Robo-adviser MortgageGym will launch an online tool that provides consumers with a guarantee they will be able to afford the mortgage they are advised to take. 

The technology, set to launch on the firm's website in the next few months, will combine open banking, credit file searches and lending criteria to narrow down affordable and eligible policies for the customer.

It stated while a traditional mortgage application would use three months' worth of paper documents to establish whether the applicant could afford the policy, MortgageGym will only use a year’s worth of open banking data, a credit check and mortgage criteria from the lenders on the site’s panel to guarantee affordability.

The open banking element, which will analyse the applicants’ spending patterns, will differentiate between salaries and other income and split spending into necessary, non-necessary and lifestyle expenditure.

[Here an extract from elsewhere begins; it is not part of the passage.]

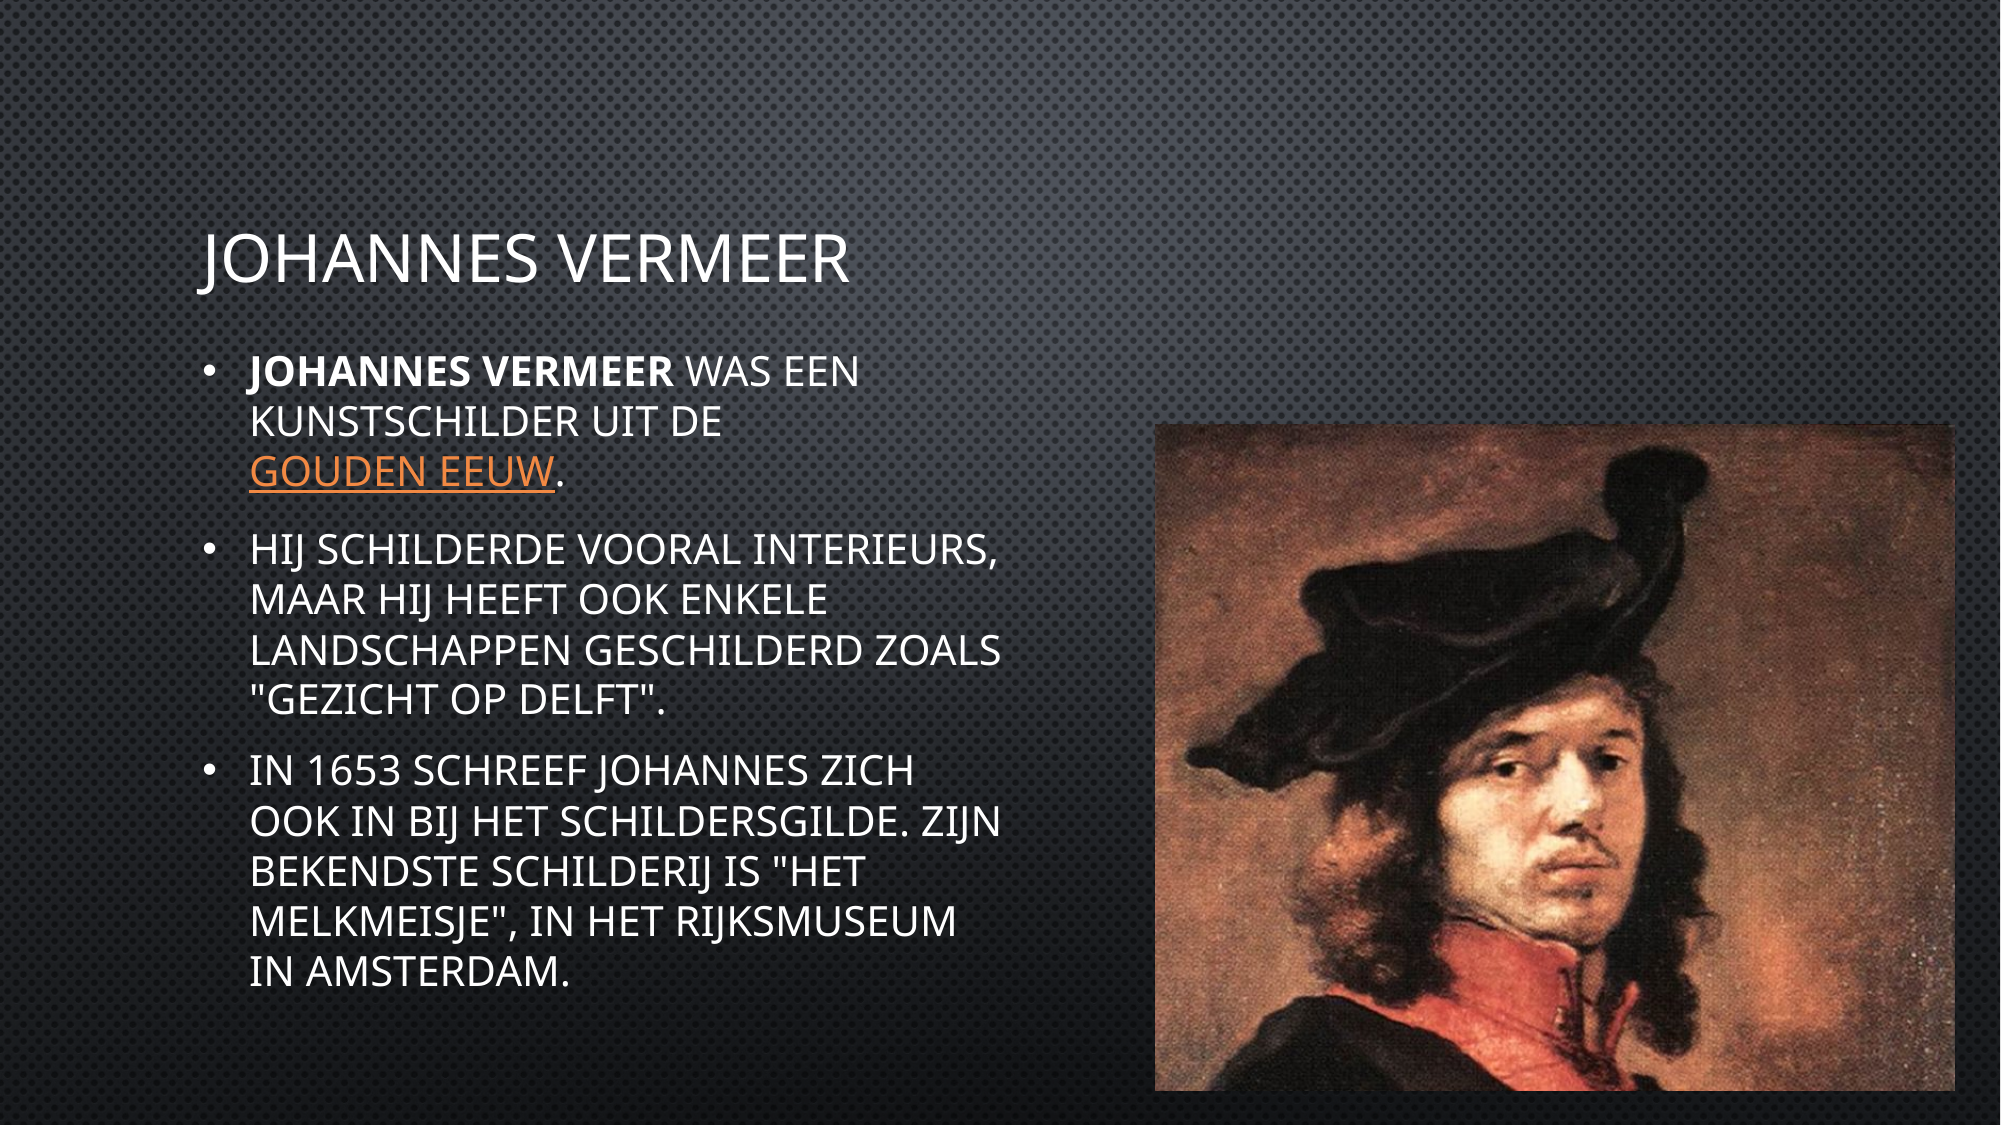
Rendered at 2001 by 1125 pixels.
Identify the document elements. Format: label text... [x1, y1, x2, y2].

picture [1154, 424, 1955, 1091]
title Johannes Vermeer [187, 99, 1813, 413]
list Johannes Vermeer was een kunstschilder uit de Gouden Eeuw. Hij schilderde vooral interieurs, maar hij heeft ook enkele landschappen geschilderd zoals "Gezicht op Delft". In 1653 schreef Johannes zich ook in bij het schildersgilde. Zijn bekendste schilderij is "Het melkmeisje", in het Rijksmuseum in Amsterdam. [187, 337, 1028, 1046]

Current lenders on the panel include Barclays, Coventry Building Society, Accord Mortgages, Platform Mortgages, Leeds Building Society, The Family Building Society, Aldermore, The West Bromwich, Clydesdale Bank, Skipton Building Society, Natwest and TSB, and the firm is currently in talks with eight other lenders.

According to MortgageGym, the new tool will raise applicants' eligibility – how likely they are to be approved for a mortgage – from 75 per cent to 95 per cent once all lenders are involved.

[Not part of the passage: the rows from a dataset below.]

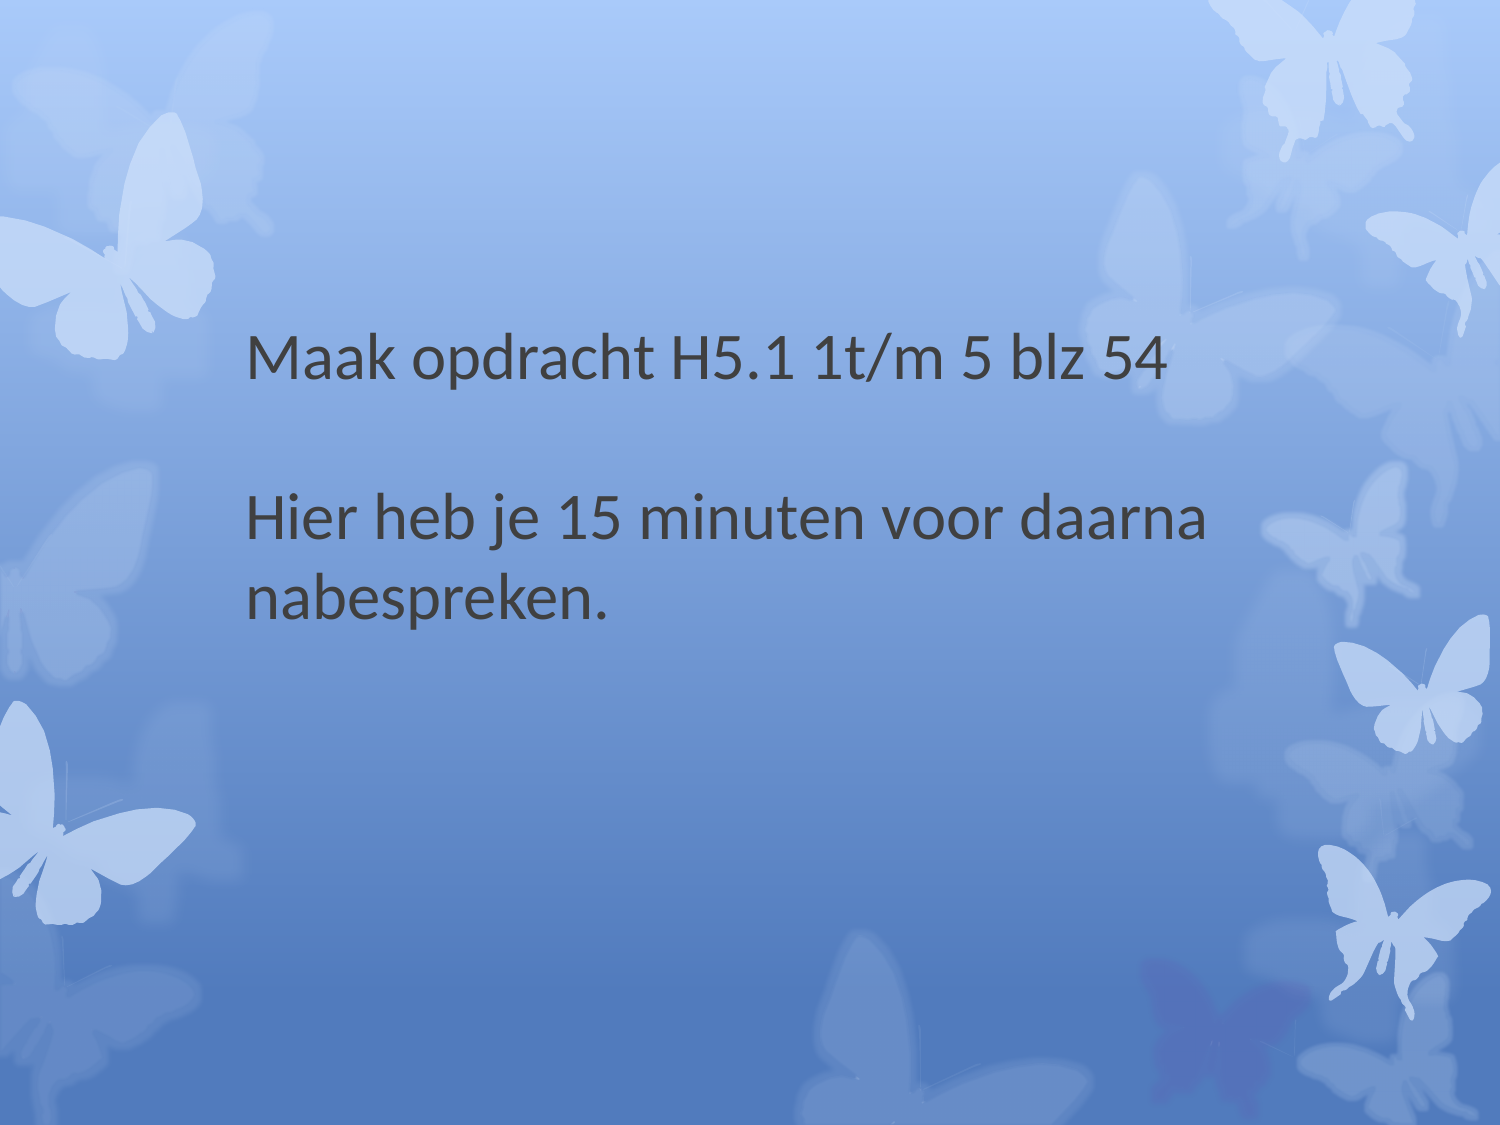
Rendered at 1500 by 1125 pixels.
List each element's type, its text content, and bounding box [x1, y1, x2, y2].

title Maak opdracht H5.1 1t/m 5 blz 54 Hier heb je 15 minuten voor daarna nabespreken. [230, 397, 1400, 549]
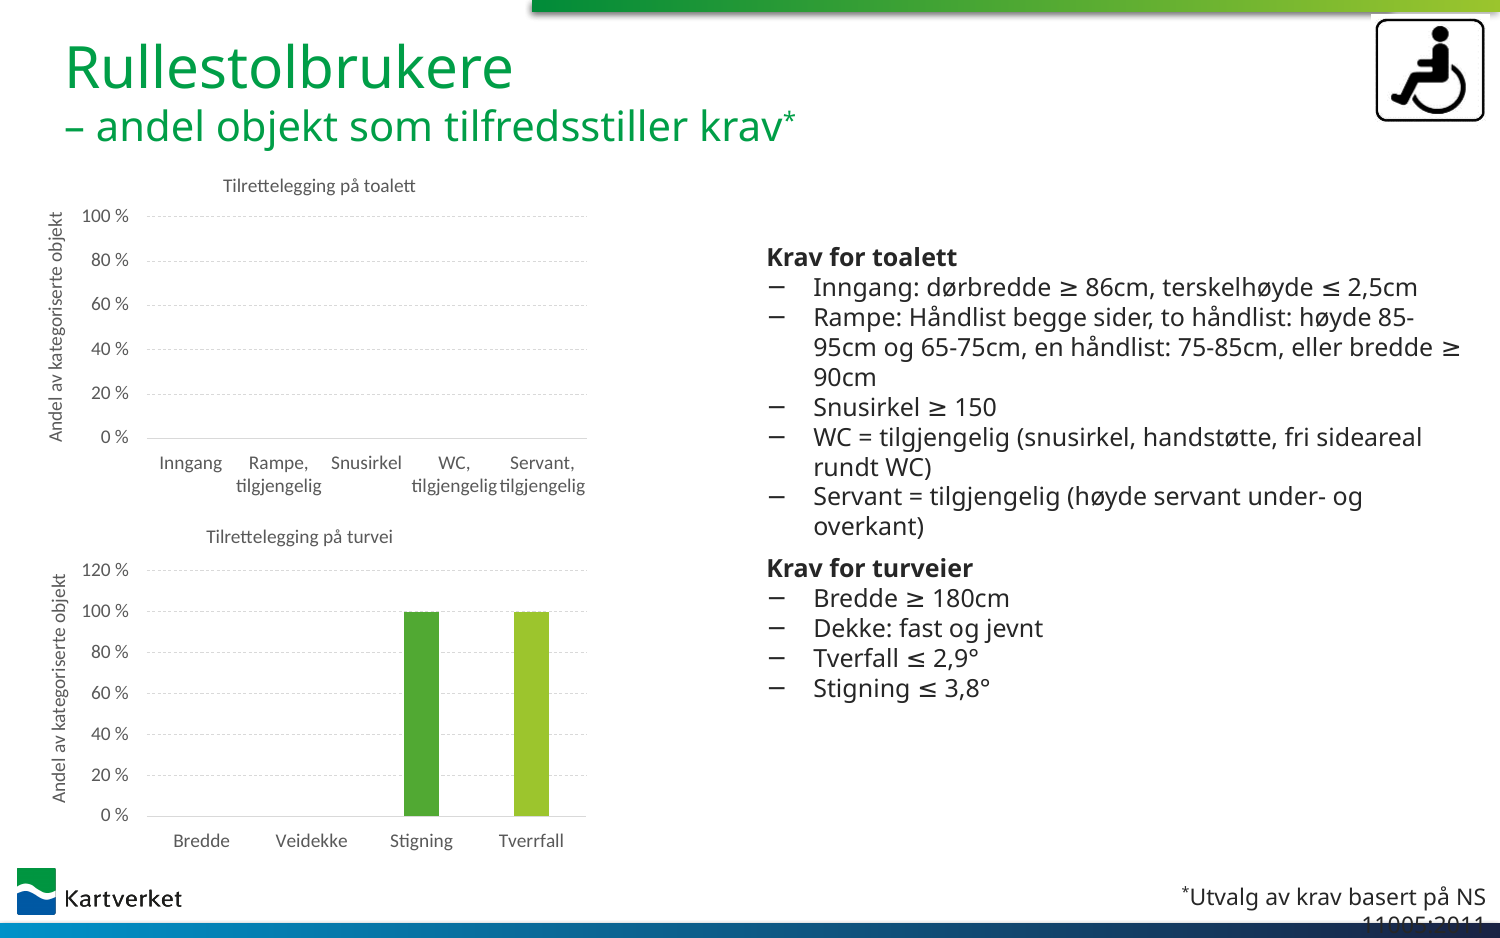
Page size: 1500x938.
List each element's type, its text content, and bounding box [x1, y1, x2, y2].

text_box Krav for turveier Bredde ≥ 180cm Dekke: fast og jevnt Tverfall ≤ 2,9° Stigning ≤ 3,8° [751, 545, 1483, 710]
picture [41, 520, 598, 859]
text_box *Utvalg av krav basert på NS 11005:2011 [1068, 873, 1500, 938]
picture [41, 166, 598, 505]
picture [1371, 13, 1491, 127]
text_box Krav for toalett Inngang: dørbredde ≥ 86cm, terskelhøyde ≤ 2,5cm Rampe: Håndlist begge sider, to håndlist: høyde 85-95cm og 65-75cm, en håndlist: 75-85cm, eller bredde ≥ 90cm Snusirkel ≥ 150 WC = tilgjengelig (snusirkel, handstøtte, fri sideareal rundt WC) Servant = tilgjengelig (høyde servant under- og overkant) [751, 234, 1483, 545]
text_box Rullestolbrukere – andel objekt som tilfredsstiller krav* [49, 14, 1431, 158]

MortgageGym is a regulated robo-adviser but customers who use the site also have access to the firm’s 20 mortgage advisers throughout the process.

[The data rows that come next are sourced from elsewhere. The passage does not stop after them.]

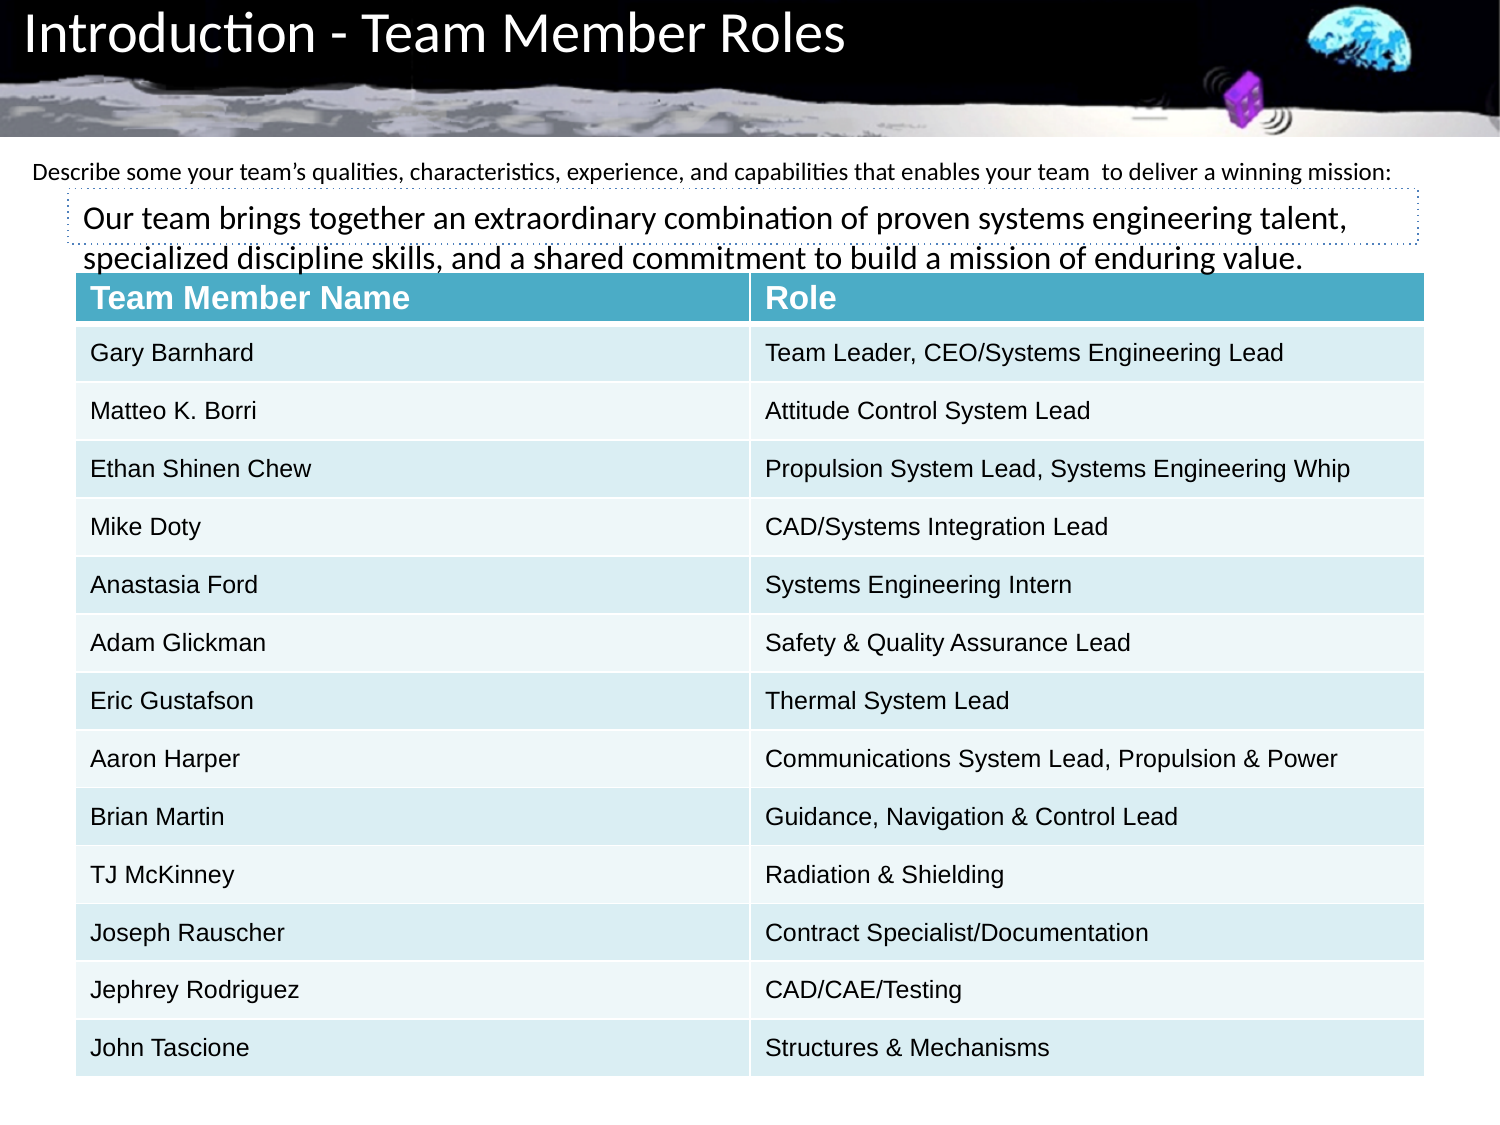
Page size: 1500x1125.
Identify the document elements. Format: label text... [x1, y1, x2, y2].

table_cell Joseph Rauscher [76, 904, 749, 960]
table_cell Gary Barnhard [76, 327, 749, 381]
table_cell Guidance, Navigation & Control Lead [751, 788, 1424, 845]
table_cell Ethan Shinen Chew [76, 441, 749, 497]
picture [0, 0, 1500, 137]
table_cell Team Leader, CEO/Systems Engineering Lead [751, 327, 1424, 381]
table_cell Attitude Control System Lead [751, 383, 1424, 439]
table_cell Brian Martin [76, 788, 749, 845]
table_cell Systems Engineering Intern [751, 557, 1424, 613]
table_cell Structures & Mechanisms [751, 1020, 1424, 1076]
table_cell Aaron Harper [76, 731, 749, 787]
text_box Our team brings together an extraordinary combination of proven systems engineering talent, specialized discipline skills, and a shared commitment to build a mission of enduring value. [68, 188, 1419, 245]
table_cell Anastasia Ford [76, 557, 749, 613]
table_cell Propulsion System Lead, Systems Engineering Whip [751, 441, 1424, 497]
table_cell TJ McKinney [76, 846, 749, 903]
text_box Describe some your team’s qualities, characteristics, experience, and capabilities that enables your team to deliver a winning mission: [17, 147, 1487, 194]
table_header Team Member Name [76, 273, 749, 321]
table_header Role [751, 273, 1424, 321]
table_cell Safety & Quality Assurance Lead [751, 615, 1424, 671]
table_cell Adam Glickman [76, 615, 749, 671]
table_cell CAD/CAE/Testing [751, 962, 1424, 1018]
table_cell CAD/Systems Integration Lead [751, 499, 1424, 555]
table_cell Thermal System Lead [751, 673, 1424, 729]
table_cell Jephrey Rodriguez [76, 962, 749, 1018]
title Introduction - Team Member Roles [8, 18, 1094, 110]
table_cell Mike Doty [76, 499, 749, 555]
table_cell Contract Specialist/Documentation [751, 904, 1424, 960]
table_cell John Tascione [76, 1020, 749, 1076]
table_cell Matteo K. Borri [76, 383, 749, 439]
table_cell Communications System Lead, Propulsion & Power [751, 731, 1424, 787]
table_cell Eric Gustafson [76, 673, 749, 729]
table_cell Radiation & Shielding [751, 846, 1424, 903]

John Ingram, co-founder of MortgageGym, said: "We are essentially pioneering the use of open banking data in the mortgage sector in a highly practical way. 

"We are the only digital mortgage platform that has bank-by-bank eligibility, credit score insights and open banking, which will be the most effective way of assessing mortgage eligibility and affordability in the UK and revolutionise the mortgage sector."

Mr Ingram said the platform would mean consumers would not have to explain to their mortgage broker their spending habits.

He added: "As we all need to be assessed when applying for a mortgage, as it’s a regulatory requirement, who wouldn’t want to forgo the annoying explanations and antiquated form-filling? There will soon be a faster, painless and more accurate way of getting the best possible mortgage deal for you."

Kevin Dunn, senior partner at Furnley House, said: "I believe any innovation is good. However, this is in its infancy as only 12 lenders are on the platform so a broker or consumer will have to look elsewhere to ensure they are covering the whole of  market and it might take some time to make any real breakthrough.

"It’s a system that automatically reduces lenders based on the user inputting everything correctly, which can be dangerous.

"It also means the client must fill in forms themselves which can be annoying as normally our mortgage advisers would do that for the clients."

Ian McKenna, director of the Financial Technology Research Centre, said: "Open banking can transform the mortgage process enabling consumers to receive accurate assessments of their application far more quickly than has ever been possible.

"We are seeing a range of new services which will be able to support this. This brings both challenges and opportunities to advisers. Those who embrace the new technologies will be able to deliver faster, streamlined and more reliable service to their clients.

"That said, it will put more pressure on firms who operate using traditional means. Lenders and advisers who fail to adopt technology will find it increasingly difficult to compete."